RECORDS TO PROCESS:
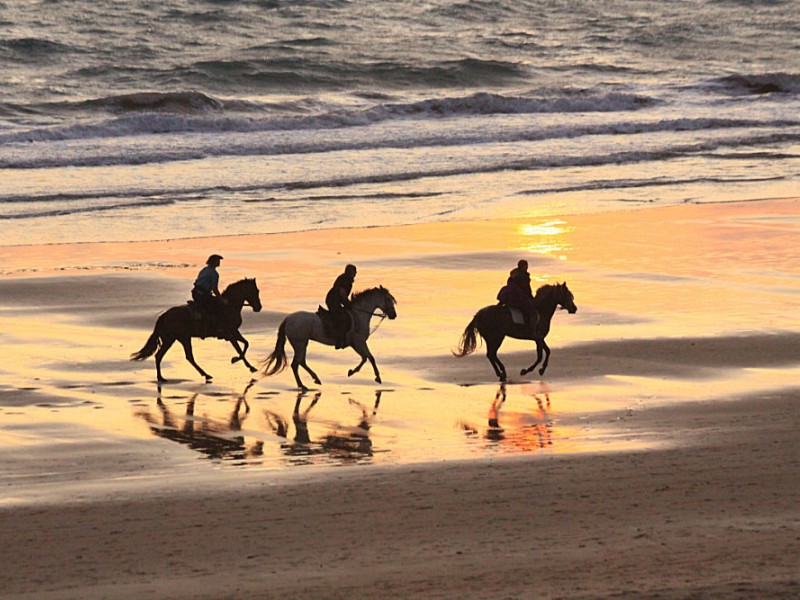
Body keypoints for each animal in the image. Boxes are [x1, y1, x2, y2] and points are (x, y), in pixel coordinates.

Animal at [130, 278, 262, 382]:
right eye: (256, 291)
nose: (258, 307)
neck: (229, 307)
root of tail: (164, 316)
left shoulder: (234, 332)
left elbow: (246, 344)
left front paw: (248, 365)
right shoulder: (230, 333)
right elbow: (240, 349)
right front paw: (238, 361)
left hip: (173, 339)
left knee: (163, 356)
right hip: (181, 338)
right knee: (184, 357)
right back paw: (204, 375)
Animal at [262, 288, 396, 392]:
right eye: (388, 299)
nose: (394, 315)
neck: (359, 314)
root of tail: (288, 319)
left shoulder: (357, 344)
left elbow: (366, 357)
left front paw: (354, 372)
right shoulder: (359, 342)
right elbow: (369, 358)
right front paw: (375, 377)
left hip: (303, 344)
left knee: (301, 362)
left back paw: (315, 379)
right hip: (300, 343)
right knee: (296, 364)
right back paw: (303, 385)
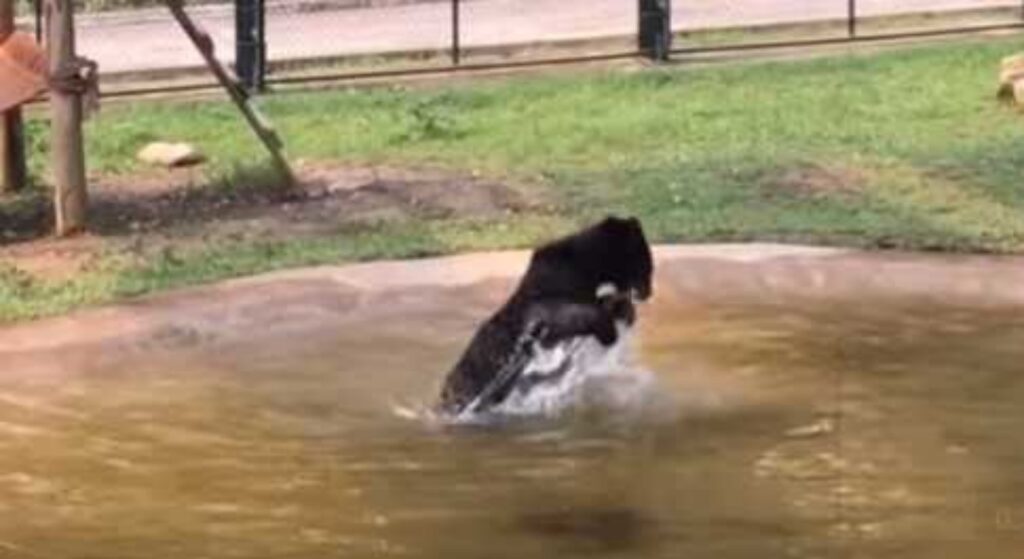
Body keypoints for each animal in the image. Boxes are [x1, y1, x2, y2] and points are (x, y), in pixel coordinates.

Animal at [436, 213, 651, 413]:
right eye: (648, 265)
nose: (648, 292)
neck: (589, 267)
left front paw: (624, 310)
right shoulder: (548, 293)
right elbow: (565, 315)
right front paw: (610, 331)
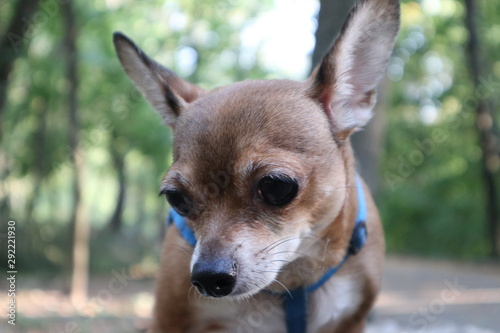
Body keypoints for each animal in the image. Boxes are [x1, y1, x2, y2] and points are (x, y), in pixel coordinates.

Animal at [112, 0, 398, 330]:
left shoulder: (350, 321)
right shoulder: (170, 320)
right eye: (176, 199)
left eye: (276, 187)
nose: (208, 276)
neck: (294, 279)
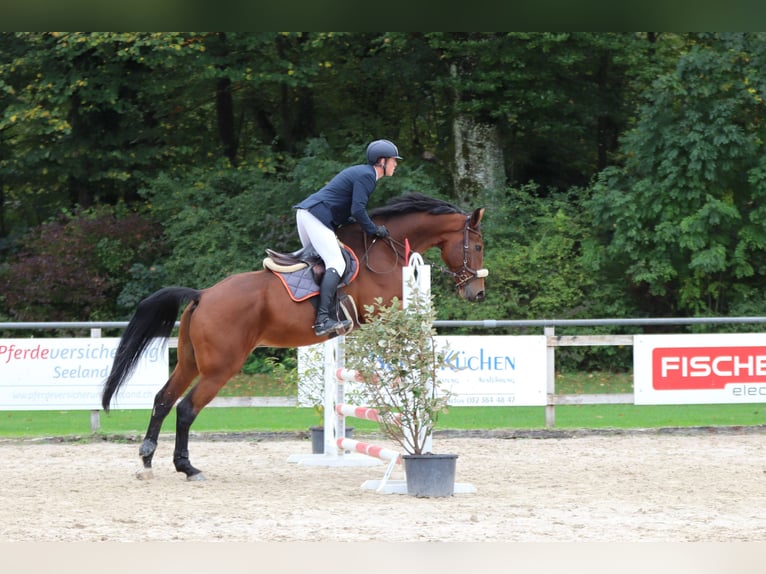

EXERCISE INSTRUCTIONS: Would you print exactly the lines in the listing above, from the line bearing "right front paw: (375, 377)" through the line bearing "right front paw: (610, 331)", leaving out all pictures?

ANSWER TO THIS EXERCISE:
right front paw: (375, 377)
left hip: (303, 344)
left knee: (301, 362)
left back paw: (315, 379)
right hip: (300, 343)
right knee: (296, 364)
right back paw: (303, 385)
Body keypoints for each animal in the image. Boxes are [x1, y1, x2, y2] and points are (x, y), in pixel coordinates.

Animal at [436, 213, 651, 413]:
right eye: (648, 265)
nose: (648, 292)
neck: (589, 267)
left front paw: (624, 310)
right shoulder: (548, 293)
right elbow: (565, 315)
right front paw: (610, 331)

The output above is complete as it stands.